Zugangsvoraussetzungen6
  • Erster berufsqualifizierender Hochschulabschluss, meist in Sozialökonomie
  • Bei weiterbildenden Studiengängen mind. 1 Jahr Berufspraxis
  • Je nach Hochschule hochschulinternes Auswahlverfahren
  • Je nach Hochschule Auswahl nach Leistungen im ersten berufsqualifizierenden Studium
  • Ggf. Englischkenntnisse
  • Ggf. Praktikum

Passende Studiengänge1

Karriere & Weiterbildung

Häufige Fragen

Was verdient man als Sozialökonom/in?

Das Gehalt liegt typischerweise bei 4.410 € brutto im Monat, je nach Erfahrung und Region zwischen 3.546 € und 5.711 €.

Wie sind die Berufsaussichten als Sozialökonom/in?

Die Berufsaussichten als Sozialökonom/in sind ausgeglichen. Die Beschäftigung wächst bis 2040. Viele Altersabgänge werden erwartet, wodurch zusätzliche Stellen frei werden. Der Fachkräftemangel ist allerdings gering – offene Positionen werden meist schnell besetzt und die Konkurrenz unter Bewerbern steigt bis 2040.

Welche digitalen Skills braucht man als Sozialökonom/in?

Fundierte IT-Kompetenzen sind Pflicht.
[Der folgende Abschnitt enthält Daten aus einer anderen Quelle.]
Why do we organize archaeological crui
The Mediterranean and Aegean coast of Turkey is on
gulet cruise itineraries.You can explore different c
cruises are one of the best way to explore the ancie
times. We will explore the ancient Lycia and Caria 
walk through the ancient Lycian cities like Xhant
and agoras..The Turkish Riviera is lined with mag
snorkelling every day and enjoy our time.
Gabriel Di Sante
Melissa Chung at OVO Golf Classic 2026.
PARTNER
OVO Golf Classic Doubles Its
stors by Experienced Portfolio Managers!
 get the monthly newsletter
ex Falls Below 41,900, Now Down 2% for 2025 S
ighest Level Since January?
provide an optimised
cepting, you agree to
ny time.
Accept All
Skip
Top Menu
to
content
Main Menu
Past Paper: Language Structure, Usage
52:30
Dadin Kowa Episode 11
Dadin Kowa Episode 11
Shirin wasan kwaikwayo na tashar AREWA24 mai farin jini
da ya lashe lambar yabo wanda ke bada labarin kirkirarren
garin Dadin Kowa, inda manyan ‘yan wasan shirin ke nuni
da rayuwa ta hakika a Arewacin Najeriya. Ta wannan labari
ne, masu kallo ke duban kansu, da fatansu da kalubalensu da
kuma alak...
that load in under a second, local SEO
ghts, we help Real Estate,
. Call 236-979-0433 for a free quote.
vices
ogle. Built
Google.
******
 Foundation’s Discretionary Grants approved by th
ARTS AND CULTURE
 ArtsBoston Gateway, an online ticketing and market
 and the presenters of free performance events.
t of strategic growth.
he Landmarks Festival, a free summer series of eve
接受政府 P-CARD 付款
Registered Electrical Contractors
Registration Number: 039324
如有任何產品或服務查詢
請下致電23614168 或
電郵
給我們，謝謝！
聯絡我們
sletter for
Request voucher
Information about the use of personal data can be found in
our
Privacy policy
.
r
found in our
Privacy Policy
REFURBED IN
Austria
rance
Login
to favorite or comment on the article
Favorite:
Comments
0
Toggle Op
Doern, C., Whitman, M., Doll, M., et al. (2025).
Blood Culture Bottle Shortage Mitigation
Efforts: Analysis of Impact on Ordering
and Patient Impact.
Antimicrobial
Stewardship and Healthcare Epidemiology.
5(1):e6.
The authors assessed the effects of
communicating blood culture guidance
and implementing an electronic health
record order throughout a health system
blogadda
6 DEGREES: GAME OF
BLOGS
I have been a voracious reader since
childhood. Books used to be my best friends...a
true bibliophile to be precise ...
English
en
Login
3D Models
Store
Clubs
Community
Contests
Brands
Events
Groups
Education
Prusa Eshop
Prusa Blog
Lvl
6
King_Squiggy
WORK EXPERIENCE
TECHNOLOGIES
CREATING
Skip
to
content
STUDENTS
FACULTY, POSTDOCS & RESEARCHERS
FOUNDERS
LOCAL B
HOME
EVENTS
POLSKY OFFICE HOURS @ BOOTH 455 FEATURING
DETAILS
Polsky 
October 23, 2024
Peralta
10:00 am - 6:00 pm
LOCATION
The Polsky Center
Du solltest Daten mit BI-Software auswerten, ERP-Module für Controlling und Personalplanung bedienen und Dokumente in einem DMS sauber verwalten. Gefragt sind außerdem Kenntnisse im Umgang mit KI-Agenten für automatisches Buchen sowie mit Marketing-Automation- und Formularmanagement-Systemen.

Wie sind die Arbeitsbedingungen als Sozialökonom/in?

Die Tätigkeit ist geprägt von Bildschirmarbeit in Büro-, Besprechungs- oder Seminarräumen – Homeoffice ist häufig möglich. Du trägst Verantwortung für Mitarbeitende und Sachwerte, leitest Qualitäts- und Wirtschaftlichkeitsprüfungen und hast regelmäßig Kundenkontakt, etwa in Beratungen oder Präsentationen.

Womit arbeitet man als Sozialökonom/in?

Zum Alltag gehören PC, Internetzugang und Telefon sowie Unterlagen wie Marktanalysen, Kennzahlenlisten, Ablauf- und Organisationspläne. Diese Dokumente wertest du aus, ergänzt sie um eigene Berechnungen und nutzt sie als Grundlage für Entscheidungen.

Kann man sich als Sozialökonom/in selbständig machen?

Ja, das ist möglich. Viele Fachkräfte gründen eine eigene Agentur für Presse- und Öffentlichkeitsarbeit, bieten freiberuflich Personal- oder Unternehmensberatung an oder arbeiten in der Markt- und Meinungsforschung.

Welche Weiterbildungsmöglichkeiten gibt es als Sozialökonom/in?

Beliebte Themen sind Controlling, Kennzahlenanalyse oder Revision, aber auch Marketing, Public Relations und Sozialrecht. Du kannst dich zudem in Statistik- und Analyseprogrammen oder im Sozialmanagement spezialisieren, um dein Profil zu schärfen.

Welche Aufstiegsmöglichkeiten gibt es als Sozialökonom/in?

Der nächste akademische Schritt nach dem Master ist die Promotion, etwa in Sozialökonomie, Sozial- oder Wirtschaftswissenschaften. Eine erfolgreiche Promotion eröffnet dir Leitungspositionen in Forschung, Verwaltung oder Unternehmen. Wer eine Professur anstrebt, benötigt anschließend meist noch eine Habilitation.